= A Twig of a Wish =

1924 poem by Iranian poet Parvin E'tesami

A Twig of a Wish (Persian: نهال آرزو) is a 1924 poem by the Iranian poet Parvin E'tesami.

== History ==
Parvin E'tesami (1907–1941) grew up in an intellectual environment and under the supervision of her father, Yussef E'tesami, who himself had a literary background.

Etesami's poem “A Twig of a Wish” was written for her high school graduation ceremony from the Iran Bethel School in the spring of 1924. It was daring to assemble an audience at the girls’ school's ceremony, and for E'tesami to speak out directly about the importance of women's education and women's rights just before the beginning of the Pahlavi era. In “A Twig of a Wish,” Parvin E'tesami complains about the lack of respect and opportunities for women. She asserts women's importance by pointing out that women are in charge of nurturing and educating all children (both male and female) and therefore should have greater respect and an equal chance for education as men.

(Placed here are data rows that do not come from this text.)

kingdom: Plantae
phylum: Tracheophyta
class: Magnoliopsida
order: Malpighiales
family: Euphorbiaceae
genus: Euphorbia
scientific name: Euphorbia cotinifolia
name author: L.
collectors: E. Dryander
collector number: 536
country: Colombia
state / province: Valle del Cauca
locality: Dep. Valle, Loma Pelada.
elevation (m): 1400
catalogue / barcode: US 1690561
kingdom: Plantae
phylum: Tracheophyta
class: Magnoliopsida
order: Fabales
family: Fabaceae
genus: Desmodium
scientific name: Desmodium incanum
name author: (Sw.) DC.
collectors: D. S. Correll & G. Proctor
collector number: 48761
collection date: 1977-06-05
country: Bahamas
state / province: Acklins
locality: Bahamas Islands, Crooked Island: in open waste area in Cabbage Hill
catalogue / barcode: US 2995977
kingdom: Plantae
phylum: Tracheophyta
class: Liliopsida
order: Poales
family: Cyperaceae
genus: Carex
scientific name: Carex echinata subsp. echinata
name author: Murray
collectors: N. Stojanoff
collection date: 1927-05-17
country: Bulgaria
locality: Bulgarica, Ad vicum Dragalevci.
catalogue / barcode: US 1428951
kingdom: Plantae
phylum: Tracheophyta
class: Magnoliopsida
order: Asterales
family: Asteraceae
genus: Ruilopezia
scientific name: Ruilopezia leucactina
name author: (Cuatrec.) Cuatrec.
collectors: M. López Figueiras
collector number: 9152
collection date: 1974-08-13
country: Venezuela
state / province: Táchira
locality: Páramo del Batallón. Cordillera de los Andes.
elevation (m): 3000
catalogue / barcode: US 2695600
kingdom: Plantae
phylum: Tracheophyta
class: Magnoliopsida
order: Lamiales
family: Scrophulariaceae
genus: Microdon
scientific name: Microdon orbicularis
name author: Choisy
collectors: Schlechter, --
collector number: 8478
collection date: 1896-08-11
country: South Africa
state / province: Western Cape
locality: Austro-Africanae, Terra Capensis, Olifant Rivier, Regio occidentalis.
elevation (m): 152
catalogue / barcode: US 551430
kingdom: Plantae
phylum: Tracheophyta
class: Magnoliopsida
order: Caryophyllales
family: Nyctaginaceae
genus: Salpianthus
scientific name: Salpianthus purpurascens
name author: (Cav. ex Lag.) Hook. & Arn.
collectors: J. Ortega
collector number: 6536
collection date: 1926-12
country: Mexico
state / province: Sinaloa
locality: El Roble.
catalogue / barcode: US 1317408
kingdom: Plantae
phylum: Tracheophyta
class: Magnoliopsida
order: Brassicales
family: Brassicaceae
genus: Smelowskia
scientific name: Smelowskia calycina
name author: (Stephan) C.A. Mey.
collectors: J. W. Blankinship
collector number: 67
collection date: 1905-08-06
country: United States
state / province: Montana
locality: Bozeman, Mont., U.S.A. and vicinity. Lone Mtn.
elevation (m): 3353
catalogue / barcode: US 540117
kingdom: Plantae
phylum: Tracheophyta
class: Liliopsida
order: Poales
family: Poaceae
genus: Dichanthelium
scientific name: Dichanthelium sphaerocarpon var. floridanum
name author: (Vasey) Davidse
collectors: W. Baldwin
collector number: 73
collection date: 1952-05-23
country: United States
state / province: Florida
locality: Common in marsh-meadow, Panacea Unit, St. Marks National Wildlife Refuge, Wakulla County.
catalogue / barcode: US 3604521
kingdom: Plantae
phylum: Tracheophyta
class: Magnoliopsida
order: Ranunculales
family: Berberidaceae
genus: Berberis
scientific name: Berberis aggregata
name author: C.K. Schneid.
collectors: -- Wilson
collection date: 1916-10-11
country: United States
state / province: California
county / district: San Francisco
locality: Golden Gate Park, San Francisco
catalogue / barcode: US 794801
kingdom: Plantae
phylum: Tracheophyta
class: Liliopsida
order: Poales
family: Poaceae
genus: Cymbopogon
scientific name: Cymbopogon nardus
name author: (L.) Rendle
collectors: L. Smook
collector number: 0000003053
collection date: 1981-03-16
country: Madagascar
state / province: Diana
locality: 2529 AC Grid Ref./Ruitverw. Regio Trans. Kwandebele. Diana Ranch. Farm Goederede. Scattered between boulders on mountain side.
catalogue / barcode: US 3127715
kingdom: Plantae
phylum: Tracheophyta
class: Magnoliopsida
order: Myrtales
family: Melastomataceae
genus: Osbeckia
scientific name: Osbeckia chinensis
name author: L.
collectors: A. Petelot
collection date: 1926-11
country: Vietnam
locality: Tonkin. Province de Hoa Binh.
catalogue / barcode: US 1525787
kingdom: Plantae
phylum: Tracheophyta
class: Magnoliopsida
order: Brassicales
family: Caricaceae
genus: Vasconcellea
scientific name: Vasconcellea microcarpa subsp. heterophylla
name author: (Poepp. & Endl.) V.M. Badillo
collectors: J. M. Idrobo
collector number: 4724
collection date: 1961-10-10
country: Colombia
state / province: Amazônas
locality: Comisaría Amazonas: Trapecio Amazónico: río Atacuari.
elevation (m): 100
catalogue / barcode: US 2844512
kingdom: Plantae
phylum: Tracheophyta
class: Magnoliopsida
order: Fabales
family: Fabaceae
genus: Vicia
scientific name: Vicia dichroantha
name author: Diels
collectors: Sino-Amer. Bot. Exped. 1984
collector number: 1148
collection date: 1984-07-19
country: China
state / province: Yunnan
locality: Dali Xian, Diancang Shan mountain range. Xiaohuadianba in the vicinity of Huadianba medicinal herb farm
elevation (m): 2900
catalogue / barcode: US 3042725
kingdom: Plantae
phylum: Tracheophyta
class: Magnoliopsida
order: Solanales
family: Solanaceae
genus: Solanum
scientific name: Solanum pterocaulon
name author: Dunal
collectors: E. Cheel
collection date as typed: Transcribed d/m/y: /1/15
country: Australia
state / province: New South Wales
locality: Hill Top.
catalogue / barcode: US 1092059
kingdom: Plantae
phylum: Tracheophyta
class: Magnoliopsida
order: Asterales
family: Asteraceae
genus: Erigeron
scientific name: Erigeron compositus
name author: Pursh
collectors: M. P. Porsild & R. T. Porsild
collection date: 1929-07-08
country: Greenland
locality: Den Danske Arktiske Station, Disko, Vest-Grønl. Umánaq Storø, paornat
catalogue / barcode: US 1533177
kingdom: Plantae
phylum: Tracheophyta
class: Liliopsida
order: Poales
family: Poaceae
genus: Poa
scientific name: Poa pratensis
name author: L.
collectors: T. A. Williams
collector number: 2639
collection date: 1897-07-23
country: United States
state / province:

Her poem was written at a time when it was not unusual for women to be forced into marriages at a young age and be barred from attending school. Women's lives were very restricted during that time in Iran, and poetry was the only art in which a woman could express her thoughts and feelings. In such an atmosphere, E'tesami and other early modern women writers in Iran provided a strong feminist claim for women's rights.